- **ЦИТИРУЕМЫЙ ФРАГМЕНТ**:
При этом, поскольку все аллюзии и отсылки к разрушению в первых двух частях «Охранной грамоты» обычно связаны с идеей обновления, также и здесь «разрушительная» фигура Самарина связана с образом главного героя толстовского «Воскресения» Нехлюдова. В этом ключе «обновления» завершаются воспоминания рассказчика о Самарине: «Потеряв его впоследствии из виду, я невольно вспомнил о нем, когда, перечитывая Толстого, вновь столкнулся с ним в Нехлюдове» [Пастернак 2004, 3: 165].
Во второй части двойственный мотив «разрушения – обновления» становится центральным в рассказе о несчастной любви героя. Рассказчик, на тот момент уже студент философии в старинном немецком городе Марбург, влюблен в свою соотечественницу, молодую женщину из богатой семьи, которая проводит в этом городке каникулы. После того как она отвергает его любовное признание, рассказчик испытывает бурю противоречивых эмоций – от душевных страданий до экстаза:
Хотя за объяснениями с В-й не произошло ничего такого, что изменяло бы мое положение, они сопровождались неожиданностями, похожими на счастье. Я приходил в отчаянье, она меня утешала. Но одно ее прикосновенье было таким благом, что смывало волной ликованья отчетливую горечь услышанного и не подлежащего отмене [Пастернак 2004, 3: 185].
Этот экстаз, «ликованье» от неудавшейся попытки обрести истинную любовь в точности напоминают радость и чувство освобождения после того, как рассказчик расстается с мечтой стать композитором. В обоих случаях неудача рождает «ликованье», и в момент психологического катарсиса – еще один миг «духовной смерти» – герой испытывает предчувствие нового начала. И его ощущения действительно оправдываются, ведь только после этого уничтожающего опыта он в конце концов узнает о своем настоящем призвании – служить поэзии. Это «ликованье» приводит его к расставанию с очередным «ложным» направлением, намерением – изучать философию, что первоначально привело его в Марбург: ведь «всякая любовь есть переход в новую веру» [Пастернак 2004, 3: 184]. И вот он счастливо восклицает: «Конец, конец! Конец философии, то есть какой бы то ни было мысли о ней» [Пастернак 2004, 3: 184]. Если раньше эйфория была психологическим состоянием рассказчика после его неудач в поисках призвания, сейчас определенность конца, повторенная три раза, есть радостное подтверждение его решения. Метонимическая связь между «ликованьем» и «концом» воспроизводит мифологический мотив «вечного возвращения» культуры конца века, объединяющий Пастернака с Цветаевой в их обращении к Рильке.

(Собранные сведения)
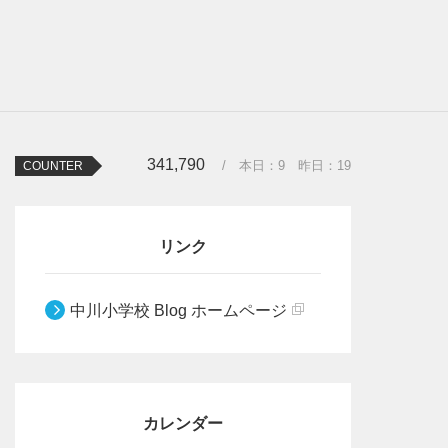
341,790
/ 本日：
9
昨日：
19
COUNTER
リンク
中川小学校 Blog ホームページ
カレンダー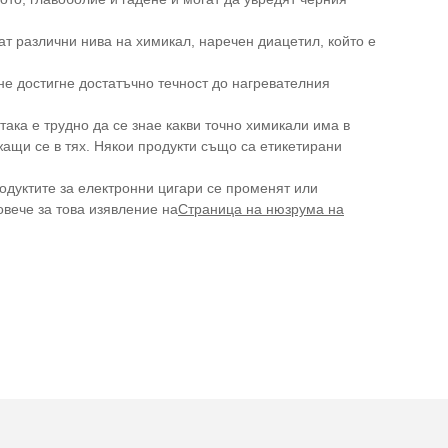
ат различни нива на химикал, наречен диацетил, който е
не достигне достатъчно течност до нагревателния
така е трудно да се знае какви точно химикали има в
ащи се в тях. Някои продукти също са етикетирани
родуктите за електронни цигари се променят или
вече за това изявление на
Страница на нюзрума на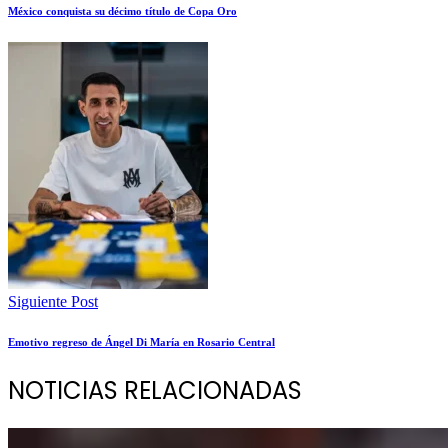
México conquista su décimo título de Copa Oro
Siguiente Post
Emotivo regreso de Ángel Di María en Rosario Central
NOTICIAS RELACIONADAS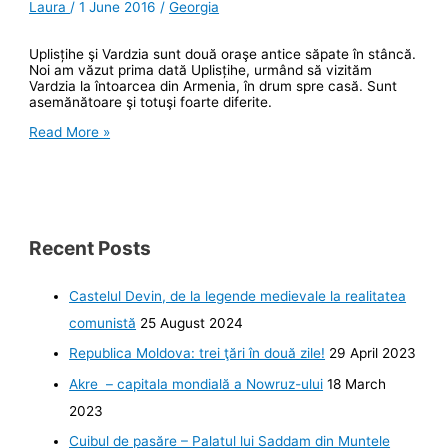
Laura
/
1 June 2016
/
Georgia
Uplisțihe şi Vardzia sunt două oraşe antice săpate în stâncă.
Noi am văzut prima dată Uplisțihe, urmând să vizităm
Vardzia la întoarcea din Armenia, în drum spre casă. Sunt
asemănătoare şi totuşi foarte diferite.
Uplisțihe
Read More »
şi
Vardzia
–
oraşe
peşteri
Recent Posts
Castelul Devin, de la legende medievale la realitatea
comunistă
25 August 2024
Republica Moldova: trei ţări în două zile!
29 April 2023
Akre – capitala mondială a Nowruz-ului
18 March
2023
Cuibul de pasăre – Palatul lui Saddam din Muntele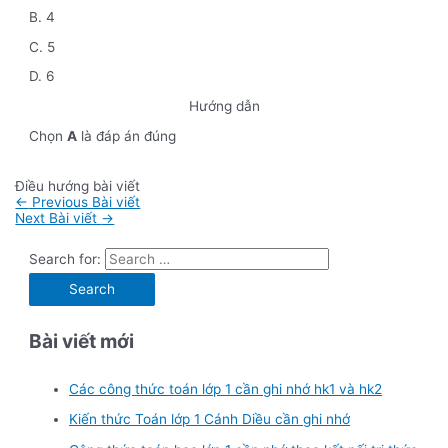
B. 4
C. 5
D. 6
Hướng dẫn
Chọn
A
là đáp án đúng
Điều hướng bài viết
←
Previous Bài viết
Next Bài viết
→
Search for:
Bài viết mới
Các công thức toán lớp 1 cần ghi nhớ hk1 và hk2
Kiến thức Toán lớp 1 Cánh Diều cần ghi nhớ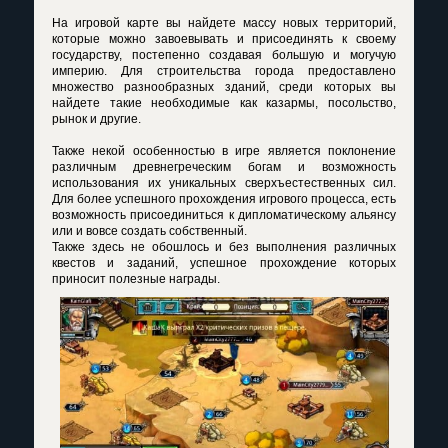
На игровой карте вы найдете массу новых территорий,
которые можно завоевывать и присоединять к своему
государству, постепенно создавая большую и могучую
империю. Для строительства города предоставлено
множество разнообразных зданий, среди которых вы
найдете такие необходимые как казармы, посольство,
рынок и другие.
Также некой особенностью в игре является поклонение
различным древнегреческим богам и возможность
использования их уникальных сверхъестественных сил.
Для более успешного прохождения игрового процесса, есть
возможность присоединиться к дипломатическому альянсу
или и вовсе создать собственный.
Также здесь не обошлось и без выполнения различных
квестов и заданий, успешное прохождение которых
приносит полезные награды.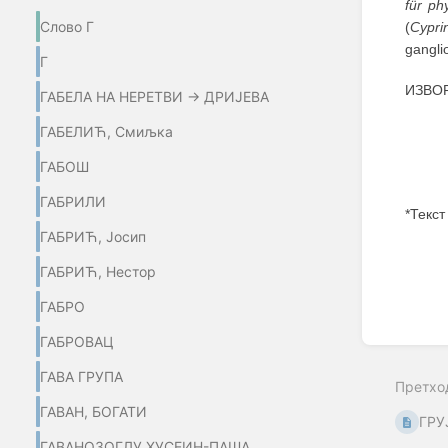
für ph
Слово Г
(
Cypri
ganglio
Г
ИЗВОР
ГАБЕЛА НА НЕРЕТВИ → ДРИЈЕВА
ГАБЕЛИЋ, Смиљка
ГАБОШ
ГАБРИЛИ
*Текст
ГАБРИЋ, Јосип
Enter
section
ГАБРИЋ, Нестор
select
mode
ГАБРО
ГАБРОВАЦ
ГАВА ГРУПА
Претхо
ГАВАН, БОГАТИ
ГРУ
ГАВАНОЗОГЛУ ХУСЕИН-ПАША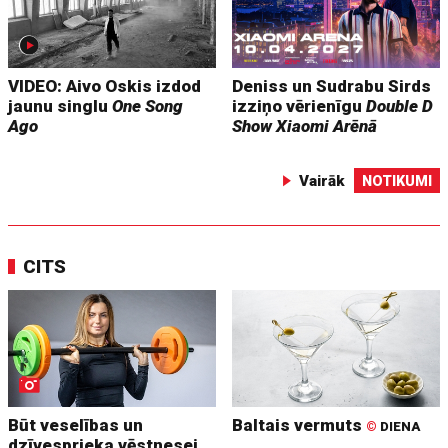
VIDEO: Aivo Oskis izdod
Deniss un Sudrabu Sirds
jaunu singlu
One Song
izziņo vērienīgu
Double D
Ago
Show
Xiaomi Arēnā
Vairāk
NOTIKUMI
CITS
Būt veselības un
Baltais vermuts
©
DIENA
dzīvesprieka vēstnesei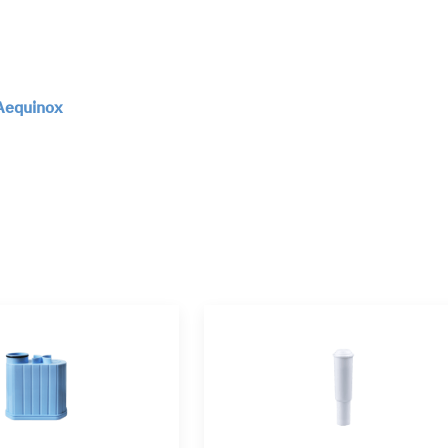
 Aequinox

- **ВАШЕ ЗАДАНИЕ**: Перепишите часть фрагмента об «Охранной грамоте», переименовав «Марбург» в «Гейдельберг». Начните с места, где стоят слова «Во второй части», и остановитесь после слов «2004, 3: 185].».

- **РЕЗУЛЬТАТ ВЫПОЛНЕНИЯ**:
Во второй части двойственный мотив «разрушения – обновления» становится центральным в рассказе о несчастной любви героя. Рассказчик, на тот момент уже студент философии в старинном немецком городе Гейдельберг, влюблен в свою соотечественницу, молодую женщину из богатой семьи, которая проводит в этом городке каникулы. После того как она отвергает его любовное признание, рассказчик испытывает бурю противоречивых эмоций – от душевных страданий до экстаза:
Хотя за объяснениями с В-й не произошло ничего такого, что изменяло бы мое положение, они сопровождались неожиданностями, похожими на счастье. Я приходил в отчаянье, она меня утешала. Но одно ее прикосновенье было таким благом, что смывало волной ликованья отчетливую горечь услышанного и не подлежащего отмене [Пастернак 2004, 3: 185].